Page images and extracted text

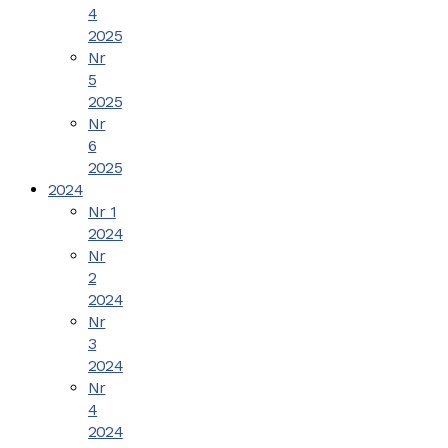
4
2025
Nr
5
2025
Nr
6
2025
2024
Nr 1
2024
Nr
2
2024
Nr
3
2024
Nr
4
2024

Problem details:
What you return must match the entries above exactly, apart from the pictures, which are left out.

Expected output:
4
2025
Nr
5
2025
Nr
6
2025
2024
Nr 1
2024
Nr
2
2024
Nr
3
2024
Nr
4
2024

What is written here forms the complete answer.